-- Opening Marker --

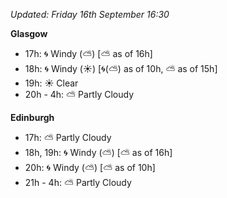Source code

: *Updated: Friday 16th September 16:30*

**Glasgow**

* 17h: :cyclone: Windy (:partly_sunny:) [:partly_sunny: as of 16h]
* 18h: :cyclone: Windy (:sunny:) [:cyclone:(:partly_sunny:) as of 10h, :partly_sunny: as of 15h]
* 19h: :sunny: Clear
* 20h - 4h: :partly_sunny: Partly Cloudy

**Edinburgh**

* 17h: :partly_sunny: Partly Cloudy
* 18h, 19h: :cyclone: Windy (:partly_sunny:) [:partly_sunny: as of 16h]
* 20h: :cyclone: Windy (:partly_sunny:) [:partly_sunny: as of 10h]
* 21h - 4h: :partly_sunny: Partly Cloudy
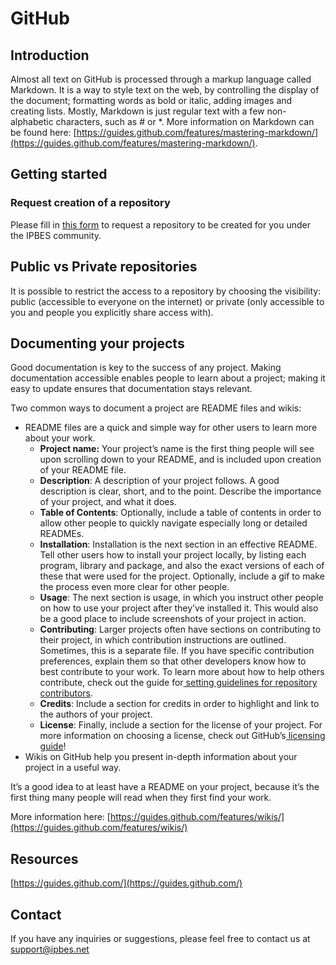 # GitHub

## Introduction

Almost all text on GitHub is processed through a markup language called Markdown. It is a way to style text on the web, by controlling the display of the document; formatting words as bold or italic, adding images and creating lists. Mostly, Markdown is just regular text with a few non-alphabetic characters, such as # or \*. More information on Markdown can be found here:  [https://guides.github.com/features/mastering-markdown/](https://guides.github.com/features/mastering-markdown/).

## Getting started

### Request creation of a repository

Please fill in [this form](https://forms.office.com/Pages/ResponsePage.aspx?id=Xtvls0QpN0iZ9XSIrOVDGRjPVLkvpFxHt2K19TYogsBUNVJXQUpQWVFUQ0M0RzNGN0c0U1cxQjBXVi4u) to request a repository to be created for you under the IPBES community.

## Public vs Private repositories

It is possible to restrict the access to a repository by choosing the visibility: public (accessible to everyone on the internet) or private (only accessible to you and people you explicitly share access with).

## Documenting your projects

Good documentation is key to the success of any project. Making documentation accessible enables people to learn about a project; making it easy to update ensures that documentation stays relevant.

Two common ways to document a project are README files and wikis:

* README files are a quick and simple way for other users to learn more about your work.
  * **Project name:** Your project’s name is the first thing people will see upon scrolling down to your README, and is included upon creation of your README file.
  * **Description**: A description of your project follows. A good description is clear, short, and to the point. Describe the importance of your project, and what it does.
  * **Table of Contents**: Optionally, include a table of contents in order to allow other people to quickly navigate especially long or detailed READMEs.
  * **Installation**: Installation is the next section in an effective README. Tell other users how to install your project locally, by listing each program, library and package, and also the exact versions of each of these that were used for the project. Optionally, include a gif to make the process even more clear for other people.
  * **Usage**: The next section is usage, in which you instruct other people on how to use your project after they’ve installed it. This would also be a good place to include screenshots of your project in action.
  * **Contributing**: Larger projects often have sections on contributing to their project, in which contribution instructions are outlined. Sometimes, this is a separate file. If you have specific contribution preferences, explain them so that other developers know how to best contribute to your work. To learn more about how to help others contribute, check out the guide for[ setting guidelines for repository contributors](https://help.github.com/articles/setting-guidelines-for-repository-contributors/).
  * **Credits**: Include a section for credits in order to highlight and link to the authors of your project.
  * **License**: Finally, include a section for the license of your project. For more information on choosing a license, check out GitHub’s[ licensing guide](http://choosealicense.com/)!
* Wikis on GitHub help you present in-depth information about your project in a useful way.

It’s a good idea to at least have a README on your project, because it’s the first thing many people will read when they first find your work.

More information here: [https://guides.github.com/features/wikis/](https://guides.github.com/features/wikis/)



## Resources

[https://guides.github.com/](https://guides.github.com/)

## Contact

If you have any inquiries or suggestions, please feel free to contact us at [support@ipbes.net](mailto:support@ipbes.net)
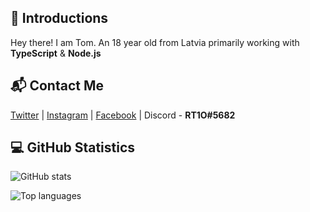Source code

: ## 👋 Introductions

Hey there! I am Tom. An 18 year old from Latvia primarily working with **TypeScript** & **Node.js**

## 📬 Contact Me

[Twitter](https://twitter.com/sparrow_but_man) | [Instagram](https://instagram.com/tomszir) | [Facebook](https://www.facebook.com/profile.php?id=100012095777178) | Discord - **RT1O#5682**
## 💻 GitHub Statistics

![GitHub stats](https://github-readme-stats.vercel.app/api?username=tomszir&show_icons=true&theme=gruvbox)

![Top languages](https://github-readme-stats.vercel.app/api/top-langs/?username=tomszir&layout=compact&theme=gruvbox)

-- Closing Marker --
-- Opening Marker --

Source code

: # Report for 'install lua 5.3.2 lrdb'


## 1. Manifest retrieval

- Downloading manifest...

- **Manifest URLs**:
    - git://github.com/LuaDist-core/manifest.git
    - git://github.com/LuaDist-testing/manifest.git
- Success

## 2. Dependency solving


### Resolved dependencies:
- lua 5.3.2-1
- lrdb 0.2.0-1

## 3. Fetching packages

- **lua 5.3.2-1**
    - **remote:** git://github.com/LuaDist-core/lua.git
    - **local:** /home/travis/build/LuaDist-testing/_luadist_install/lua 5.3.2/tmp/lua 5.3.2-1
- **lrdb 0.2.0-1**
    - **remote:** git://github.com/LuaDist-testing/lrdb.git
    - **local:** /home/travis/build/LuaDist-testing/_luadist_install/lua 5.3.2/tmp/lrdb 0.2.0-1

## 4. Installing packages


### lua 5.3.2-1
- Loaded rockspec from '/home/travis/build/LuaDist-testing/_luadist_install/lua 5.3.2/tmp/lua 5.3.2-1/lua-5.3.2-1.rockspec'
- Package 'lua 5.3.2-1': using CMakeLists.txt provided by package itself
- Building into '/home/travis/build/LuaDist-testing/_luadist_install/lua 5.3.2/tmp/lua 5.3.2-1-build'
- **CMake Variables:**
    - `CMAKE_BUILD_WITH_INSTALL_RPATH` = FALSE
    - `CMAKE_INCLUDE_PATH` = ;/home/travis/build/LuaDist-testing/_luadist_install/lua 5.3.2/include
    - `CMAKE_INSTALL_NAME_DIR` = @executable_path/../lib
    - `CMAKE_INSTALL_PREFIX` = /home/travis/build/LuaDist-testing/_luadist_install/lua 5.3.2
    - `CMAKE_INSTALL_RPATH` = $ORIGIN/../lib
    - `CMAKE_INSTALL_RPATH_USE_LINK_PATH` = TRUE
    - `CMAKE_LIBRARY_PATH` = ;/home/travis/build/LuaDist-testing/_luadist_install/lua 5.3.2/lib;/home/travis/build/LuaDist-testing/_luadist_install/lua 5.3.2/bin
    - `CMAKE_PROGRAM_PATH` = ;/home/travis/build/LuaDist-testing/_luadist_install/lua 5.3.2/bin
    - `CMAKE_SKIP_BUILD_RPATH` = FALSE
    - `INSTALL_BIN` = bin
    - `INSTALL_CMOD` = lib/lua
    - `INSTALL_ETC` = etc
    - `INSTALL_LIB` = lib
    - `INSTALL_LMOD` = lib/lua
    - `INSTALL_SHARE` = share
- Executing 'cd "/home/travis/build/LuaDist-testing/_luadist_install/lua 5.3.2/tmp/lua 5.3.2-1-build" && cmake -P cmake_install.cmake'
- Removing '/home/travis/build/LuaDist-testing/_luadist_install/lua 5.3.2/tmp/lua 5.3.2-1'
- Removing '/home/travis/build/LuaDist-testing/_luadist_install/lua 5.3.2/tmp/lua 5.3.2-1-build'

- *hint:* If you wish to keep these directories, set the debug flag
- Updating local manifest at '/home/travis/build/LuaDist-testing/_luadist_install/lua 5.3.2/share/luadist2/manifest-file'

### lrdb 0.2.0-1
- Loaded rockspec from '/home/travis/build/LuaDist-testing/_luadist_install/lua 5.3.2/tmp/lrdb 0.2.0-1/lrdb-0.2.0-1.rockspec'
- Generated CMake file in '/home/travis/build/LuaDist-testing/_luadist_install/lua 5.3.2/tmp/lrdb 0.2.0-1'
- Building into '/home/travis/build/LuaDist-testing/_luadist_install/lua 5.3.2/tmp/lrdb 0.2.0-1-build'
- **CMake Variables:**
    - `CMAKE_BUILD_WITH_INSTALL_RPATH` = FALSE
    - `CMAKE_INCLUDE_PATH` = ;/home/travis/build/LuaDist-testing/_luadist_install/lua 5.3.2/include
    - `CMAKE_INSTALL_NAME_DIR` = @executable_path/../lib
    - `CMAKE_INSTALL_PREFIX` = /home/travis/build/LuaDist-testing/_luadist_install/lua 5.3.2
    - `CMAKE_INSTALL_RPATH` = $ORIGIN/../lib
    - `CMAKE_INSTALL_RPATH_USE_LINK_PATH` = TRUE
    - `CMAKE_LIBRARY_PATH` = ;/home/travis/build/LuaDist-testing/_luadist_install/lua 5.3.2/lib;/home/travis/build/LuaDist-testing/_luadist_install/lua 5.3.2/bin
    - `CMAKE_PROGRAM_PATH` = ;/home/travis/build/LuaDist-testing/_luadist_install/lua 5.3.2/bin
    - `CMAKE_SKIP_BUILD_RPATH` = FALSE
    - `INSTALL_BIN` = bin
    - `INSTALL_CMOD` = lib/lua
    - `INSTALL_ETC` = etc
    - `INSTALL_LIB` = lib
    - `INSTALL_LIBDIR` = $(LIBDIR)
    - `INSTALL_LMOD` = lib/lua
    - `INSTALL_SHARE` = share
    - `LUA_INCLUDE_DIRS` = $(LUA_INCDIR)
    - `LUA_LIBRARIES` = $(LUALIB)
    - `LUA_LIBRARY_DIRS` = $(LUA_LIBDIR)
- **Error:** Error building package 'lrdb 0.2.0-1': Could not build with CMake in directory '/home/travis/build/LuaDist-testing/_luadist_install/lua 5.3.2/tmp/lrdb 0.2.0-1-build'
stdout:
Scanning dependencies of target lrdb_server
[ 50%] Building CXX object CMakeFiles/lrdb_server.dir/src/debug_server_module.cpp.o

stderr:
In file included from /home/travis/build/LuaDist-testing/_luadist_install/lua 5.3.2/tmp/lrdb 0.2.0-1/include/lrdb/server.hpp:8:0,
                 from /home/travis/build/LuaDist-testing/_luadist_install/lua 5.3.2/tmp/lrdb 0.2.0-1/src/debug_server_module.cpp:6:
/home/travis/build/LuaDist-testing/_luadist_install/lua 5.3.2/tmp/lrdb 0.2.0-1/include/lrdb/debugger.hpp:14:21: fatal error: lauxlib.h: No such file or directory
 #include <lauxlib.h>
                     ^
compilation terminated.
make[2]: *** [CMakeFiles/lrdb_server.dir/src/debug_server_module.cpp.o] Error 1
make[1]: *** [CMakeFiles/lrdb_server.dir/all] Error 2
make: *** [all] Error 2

-- Closing Marker --
-- Opening Marker --

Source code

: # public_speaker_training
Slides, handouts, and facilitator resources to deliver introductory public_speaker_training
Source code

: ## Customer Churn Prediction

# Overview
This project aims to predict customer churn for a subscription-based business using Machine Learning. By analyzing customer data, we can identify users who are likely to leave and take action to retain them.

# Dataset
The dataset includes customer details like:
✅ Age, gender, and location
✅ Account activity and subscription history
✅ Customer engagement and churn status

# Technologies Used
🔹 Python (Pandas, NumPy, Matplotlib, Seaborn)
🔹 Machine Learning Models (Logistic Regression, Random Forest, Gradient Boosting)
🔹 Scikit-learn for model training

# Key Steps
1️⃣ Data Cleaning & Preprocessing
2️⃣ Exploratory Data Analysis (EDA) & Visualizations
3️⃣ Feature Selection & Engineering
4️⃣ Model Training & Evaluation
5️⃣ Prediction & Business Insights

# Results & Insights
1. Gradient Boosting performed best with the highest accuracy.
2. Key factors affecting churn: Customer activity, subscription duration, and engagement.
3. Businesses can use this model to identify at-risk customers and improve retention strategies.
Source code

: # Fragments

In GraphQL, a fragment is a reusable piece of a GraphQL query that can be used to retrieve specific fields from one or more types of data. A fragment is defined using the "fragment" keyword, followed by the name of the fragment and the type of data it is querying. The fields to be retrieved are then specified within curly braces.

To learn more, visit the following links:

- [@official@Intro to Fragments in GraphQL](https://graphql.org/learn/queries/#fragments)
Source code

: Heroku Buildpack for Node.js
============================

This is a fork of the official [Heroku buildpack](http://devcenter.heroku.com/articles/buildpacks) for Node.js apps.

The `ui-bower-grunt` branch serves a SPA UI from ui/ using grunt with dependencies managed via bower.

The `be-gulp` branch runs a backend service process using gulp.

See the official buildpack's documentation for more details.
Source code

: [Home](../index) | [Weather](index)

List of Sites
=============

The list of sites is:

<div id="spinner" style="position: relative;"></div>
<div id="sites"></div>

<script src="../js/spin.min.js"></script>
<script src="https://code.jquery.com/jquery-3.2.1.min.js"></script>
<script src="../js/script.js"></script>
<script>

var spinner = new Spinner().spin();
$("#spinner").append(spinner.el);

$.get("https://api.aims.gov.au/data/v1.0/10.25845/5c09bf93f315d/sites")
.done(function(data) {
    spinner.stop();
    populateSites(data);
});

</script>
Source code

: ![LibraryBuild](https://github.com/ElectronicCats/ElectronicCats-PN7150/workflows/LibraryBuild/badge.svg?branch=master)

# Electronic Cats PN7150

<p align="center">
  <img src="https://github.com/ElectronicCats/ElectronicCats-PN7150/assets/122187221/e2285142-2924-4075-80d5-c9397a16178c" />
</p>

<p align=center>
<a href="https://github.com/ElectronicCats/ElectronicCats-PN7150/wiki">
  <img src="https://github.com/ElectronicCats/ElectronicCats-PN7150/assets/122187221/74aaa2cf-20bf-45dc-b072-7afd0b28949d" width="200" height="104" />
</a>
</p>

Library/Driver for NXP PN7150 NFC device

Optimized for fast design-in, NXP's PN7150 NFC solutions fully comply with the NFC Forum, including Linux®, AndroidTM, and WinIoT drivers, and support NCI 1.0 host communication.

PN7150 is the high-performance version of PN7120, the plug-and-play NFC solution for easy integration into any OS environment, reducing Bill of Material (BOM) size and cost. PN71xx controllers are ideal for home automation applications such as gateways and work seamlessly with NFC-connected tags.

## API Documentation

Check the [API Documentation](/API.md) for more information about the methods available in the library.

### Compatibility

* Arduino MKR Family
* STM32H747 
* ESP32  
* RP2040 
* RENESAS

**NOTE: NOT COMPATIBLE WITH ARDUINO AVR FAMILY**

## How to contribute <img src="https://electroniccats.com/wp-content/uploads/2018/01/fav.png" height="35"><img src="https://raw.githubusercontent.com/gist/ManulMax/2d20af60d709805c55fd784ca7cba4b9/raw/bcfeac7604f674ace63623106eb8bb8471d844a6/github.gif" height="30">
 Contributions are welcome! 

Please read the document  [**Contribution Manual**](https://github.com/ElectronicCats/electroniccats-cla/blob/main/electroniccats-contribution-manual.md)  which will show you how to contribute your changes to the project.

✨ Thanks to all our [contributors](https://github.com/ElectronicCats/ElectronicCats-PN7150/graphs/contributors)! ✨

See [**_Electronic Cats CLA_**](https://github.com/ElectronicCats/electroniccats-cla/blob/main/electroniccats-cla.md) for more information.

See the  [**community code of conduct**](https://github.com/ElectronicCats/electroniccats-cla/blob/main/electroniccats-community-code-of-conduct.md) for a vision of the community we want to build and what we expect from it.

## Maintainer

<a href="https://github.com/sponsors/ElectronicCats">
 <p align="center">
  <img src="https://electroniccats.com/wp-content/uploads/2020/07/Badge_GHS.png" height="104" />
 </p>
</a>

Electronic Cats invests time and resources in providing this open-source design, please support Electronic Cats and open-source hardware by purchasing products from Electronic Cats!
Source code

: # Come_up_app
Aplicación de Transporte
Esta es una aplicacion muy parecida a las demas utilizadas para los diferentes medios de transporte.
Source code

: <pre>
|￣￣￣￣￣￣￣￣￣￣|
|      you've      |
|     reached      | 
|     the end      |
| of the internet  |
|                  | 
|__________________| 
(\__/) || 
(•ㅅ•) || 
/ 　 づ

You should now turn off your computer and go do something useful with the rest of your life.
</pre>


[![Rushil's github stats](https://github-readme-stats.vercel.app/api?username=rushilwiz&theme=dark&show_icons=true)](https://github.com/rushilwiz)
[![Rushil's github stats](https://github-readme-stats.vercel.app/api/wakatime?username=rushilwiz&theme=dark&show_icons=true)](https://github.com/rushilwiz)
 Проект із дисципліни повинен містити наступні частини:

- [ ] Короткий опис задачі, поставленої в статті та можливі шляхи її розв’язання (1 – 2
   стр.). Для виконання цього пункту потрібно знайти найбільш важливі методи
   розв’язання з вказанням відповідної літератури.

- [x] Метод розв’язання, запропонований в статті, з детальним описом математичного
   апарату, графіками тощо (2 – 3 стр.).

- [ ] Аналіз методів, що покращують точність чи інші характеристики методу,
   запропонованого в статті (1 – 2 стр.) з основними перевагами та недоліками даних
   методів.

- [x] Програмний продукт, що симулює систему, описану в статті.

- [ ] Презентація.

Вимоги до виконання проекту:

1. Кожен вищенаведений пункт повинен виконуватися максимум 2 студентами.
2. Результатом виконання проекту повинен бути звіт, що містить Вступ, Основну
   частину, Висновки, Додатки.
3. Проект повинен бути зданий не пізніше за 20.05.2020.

-- Closing Marker --

» What the exercise asks: Please return, word for word, the lines starting at the one containing "Optimized for fast" and ending at the one containing "ARDUINO AVR FAMILY**". Include both of those lines.

» Output for this exercise:
Optimized for fast design-in, NXP's PN7150 NFC solutions fully comply with the NFC Forum, including Linux®, AndroidTM, and WinIoT drivers, and support NCI 1.0 host communication.

PN7150 is the high-performance version of PN7120, the plug-and-play NFC solution for easy integration into any OS environment, reducing Bill of Material (BOM) size and cost. PN71xx controllers are ideal for home automation applications such as gateways and work seamlessly with NFC-connected tags.

## API Documentation

Check the [API Documentation](/API.md) for more information about the methods available in the library.

### Compatibility

* Arduino MKR Family
* STM32H747 
* ESP32  
* RP2040 
* RENESAS

**NOTE: NOT COMPATIBLE WITH ARDUINO AVR FAMILY**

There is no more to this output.